The question has to be asked, then: is student loan forgiveness really a solution to the problem or is it just delaying an economic meltdown that’ll come a few years later?
The problem with both arguments is that they appeal to the fringe nature of American politics. Wolfers and Applebaum, then, are simply writing for an audience that is predisposed to believe them. In doing so, they’ve completely disregarded a third option.
In light of that, here’s a thought on compromise: forgiving student loans is a good solution for “now”, but doesn’t address the source of student debt, meaning all future graduates will inhabit the same economic no-man’s-land everyone is shouting about right now. So why not split the stimulus and help both people who are struggling currently while simultaneously preventing a recurrence of the same problem?
- Instead of forgiving student loans, use federal stimulus to subsidize all current student loan debt,both federal and private, making it interest-free. This encourages payback while saving people literally thousands of dollars. It’s debt that’s manageable.
- Increase education funding. Instead of spending a trillion dollars eliminating all private student debt that will just pop up again in a few years, address the source by dumping the federal stimulus that isn’t used on loan subsidies into the higher education system so that universities can lower their tuition and increase their financial aid. It’s not socialism, it’s education equality. If higher education was actually affordable, or free from the get-go, there’d be no need for a bailout now or ever.
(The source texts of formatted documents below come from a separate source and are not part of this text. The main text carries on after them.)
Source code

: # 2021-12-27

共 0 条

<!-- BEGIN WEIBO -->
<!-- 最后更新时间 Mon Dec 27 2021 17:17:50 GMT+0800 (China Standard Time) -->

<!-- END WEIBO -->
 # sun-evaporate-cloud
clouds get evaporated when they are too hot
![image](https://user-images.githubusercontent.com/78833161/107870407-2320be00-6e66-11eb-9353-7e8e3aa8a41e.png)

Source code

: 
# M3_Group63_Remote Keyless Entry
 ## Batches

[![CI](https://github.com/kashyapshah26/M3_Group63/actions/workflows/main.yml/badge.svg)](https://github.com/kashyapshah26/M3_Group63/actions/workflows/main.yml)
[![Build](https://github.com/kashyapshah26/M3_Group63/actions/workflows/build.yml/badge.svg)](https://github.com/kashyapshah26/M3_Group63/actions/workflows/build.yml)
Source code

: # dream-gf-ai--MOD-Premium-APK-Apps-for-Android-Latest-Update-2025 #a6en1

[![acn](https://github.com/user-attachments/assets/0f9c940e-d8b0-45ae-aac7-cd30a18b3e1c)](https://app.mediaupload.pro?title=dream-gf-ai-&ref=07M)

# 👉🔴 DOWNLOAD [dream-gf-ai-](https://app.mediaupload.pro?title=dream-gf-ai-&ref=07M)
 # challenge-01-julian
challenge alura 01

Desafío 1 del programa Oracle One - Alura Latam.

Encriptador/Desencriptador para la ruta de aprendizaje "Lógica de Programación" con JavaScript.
- The best part? It addresses the economy as a whole, not just a single industry or sector: By ensuring future generations come out of school ready to work and spend their money, we’ve created a self-perpetuating stimulus plan. New grads earn money and are capable of actually spending it instead of making endless loan payments. That funnels money outward: to retail, real estate, tourism and ultimately back to the government through sales and income taxes. More earners and more spenders equal more taxes while simultaneously creating a financial class that doesn’t have to protest paying them since they can finally afford it.